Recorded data
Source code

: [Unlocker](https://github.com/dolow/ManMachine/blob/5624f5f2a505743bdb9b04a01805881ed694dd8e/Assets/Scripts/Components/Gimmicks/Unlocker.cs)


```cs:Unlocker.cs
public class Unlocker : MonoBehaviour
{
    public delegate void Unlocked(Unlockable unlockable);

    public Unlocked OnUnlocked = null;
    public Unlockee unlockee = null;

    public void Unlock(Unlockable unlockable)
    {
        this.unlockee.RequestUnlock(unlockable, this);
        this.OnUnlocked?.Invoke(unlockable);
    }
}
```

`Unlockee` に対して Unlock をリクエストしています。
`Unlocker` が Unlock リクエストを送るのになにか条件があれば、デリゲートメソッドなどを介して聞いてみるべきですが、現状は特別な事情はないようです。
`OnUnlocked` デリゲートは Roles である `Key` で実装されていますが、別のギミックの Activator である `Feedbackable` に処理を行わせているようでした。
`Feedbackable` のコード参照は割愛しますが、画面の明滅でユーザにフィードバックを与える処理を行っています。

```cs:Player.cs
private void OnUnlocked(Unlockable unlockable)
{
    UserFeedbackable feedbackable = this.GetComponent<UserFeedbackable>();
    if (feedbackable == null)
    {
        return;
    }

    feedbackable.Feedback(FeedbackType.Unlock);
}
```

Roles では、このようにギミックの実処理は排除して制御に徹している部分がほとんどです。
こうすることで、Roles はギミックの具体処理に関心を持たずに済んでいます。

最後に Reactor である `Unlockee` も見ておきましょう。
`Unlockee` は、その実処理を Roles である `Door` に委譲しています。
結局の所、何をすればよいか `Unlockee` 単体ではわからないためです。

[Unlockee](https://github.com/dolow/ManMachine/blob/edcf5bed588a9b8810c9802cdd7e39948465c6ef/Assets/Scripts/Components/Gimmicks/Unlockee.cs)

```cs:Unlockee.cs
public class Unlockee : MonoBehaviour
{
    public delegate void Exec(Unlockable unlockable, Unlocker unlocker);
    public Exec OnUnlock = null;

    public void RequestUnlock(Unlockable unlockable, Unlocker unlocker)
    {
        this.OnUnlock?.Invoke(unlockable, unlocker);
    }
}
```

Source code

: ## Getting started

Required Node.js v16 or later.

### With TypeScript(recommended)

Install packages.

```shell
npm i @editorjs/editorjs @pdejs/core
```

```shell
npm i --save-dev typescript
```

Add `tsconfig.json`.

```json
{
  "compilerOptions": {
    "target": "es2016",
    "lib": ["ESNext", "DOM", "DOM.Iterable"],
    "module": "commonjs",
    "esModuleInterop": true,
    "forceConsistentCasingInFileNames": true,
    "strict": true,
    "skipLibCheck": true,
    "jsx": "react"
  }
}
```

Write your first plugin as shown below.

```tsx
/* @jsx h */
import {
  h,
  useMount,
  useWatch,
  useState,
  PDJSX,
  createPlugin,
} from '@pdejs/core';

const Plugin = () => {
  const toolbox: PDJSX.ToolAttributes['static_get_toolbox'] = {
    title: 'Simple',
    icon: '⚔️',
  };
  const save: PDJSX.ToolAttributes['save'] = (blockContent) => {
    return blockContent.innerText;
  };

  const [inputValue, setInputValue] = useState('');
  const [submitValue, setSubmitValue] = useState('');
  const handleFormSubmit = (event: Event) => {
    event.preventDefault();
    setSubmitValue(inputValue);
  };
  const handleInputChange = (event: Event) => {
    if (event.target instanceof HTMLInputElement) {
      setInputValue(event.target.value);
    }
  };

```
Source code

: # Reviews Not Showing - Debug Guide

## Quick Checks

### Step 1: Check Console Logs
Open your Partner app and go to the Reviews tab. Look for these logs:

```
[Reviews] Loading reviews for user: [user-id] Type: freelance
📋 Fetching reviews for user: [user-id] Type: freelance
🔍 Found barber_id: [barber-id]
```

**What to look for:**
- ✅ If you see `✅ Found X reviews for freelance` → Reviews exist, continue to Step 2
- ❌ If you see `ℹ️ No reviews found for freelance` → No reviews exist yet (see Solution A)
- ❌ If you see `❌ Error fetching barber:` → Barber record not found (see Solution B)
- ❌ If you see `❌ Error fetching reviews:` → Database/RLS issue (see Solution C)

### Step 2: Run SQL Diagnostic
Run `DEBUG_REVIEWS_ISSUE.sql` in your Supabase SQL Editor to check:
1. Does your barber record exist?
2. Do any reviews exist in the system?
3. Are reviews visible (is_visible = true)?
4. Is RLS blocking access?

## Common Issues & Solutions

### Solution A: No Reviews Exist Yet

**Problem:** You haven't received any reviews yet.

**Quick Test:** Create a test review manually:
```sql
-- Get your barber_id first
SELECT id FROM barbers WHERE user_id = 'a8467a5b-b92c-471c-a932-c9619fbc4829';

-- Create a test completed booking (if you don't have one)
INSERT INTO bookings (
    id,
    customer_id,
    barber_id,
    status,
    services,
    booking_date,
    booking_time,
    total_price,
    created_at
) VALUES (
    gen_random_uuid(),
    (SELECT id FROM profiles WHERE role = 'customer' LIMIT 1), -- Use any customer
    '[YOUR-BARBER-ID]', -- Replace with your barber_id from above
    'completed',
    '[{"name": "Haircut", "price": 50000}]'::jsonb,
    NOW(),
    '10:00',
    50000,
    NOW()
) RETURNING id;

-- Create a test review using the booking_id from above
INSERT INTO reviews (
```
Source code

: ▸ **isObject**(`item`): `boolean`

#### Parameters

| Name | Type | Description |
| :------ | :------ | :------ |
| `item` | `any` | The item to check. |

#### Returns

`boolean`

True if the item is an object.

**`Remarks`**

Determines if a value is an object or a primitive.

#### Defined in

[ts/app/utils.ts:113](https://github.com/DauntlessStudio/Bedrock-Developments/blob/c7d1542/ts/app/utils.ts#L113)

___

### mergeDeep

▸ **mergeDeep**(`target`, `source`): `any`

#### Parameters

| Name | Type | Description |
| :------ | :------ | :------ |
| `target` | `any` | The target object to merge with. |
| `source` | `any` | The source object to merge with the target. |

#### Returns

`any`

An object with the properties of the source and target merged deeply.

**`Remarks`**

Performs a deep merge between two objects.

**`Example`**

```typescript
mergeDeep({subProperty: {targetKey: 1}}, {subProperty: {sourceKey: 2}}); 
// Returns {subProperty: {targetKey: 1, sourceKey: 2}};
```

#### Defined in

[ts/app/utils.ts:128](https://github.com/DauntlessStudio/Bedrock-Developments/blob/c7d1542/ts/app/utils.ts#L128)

- [What you have to do] All lines above that contain "null" are required in the answer.

- [Your response]
    public Unlocked OnUnlocked = null;
    public Unlockee unlockee = null;
    if (feedbackable == null)
    public Exec OnUnlock = null;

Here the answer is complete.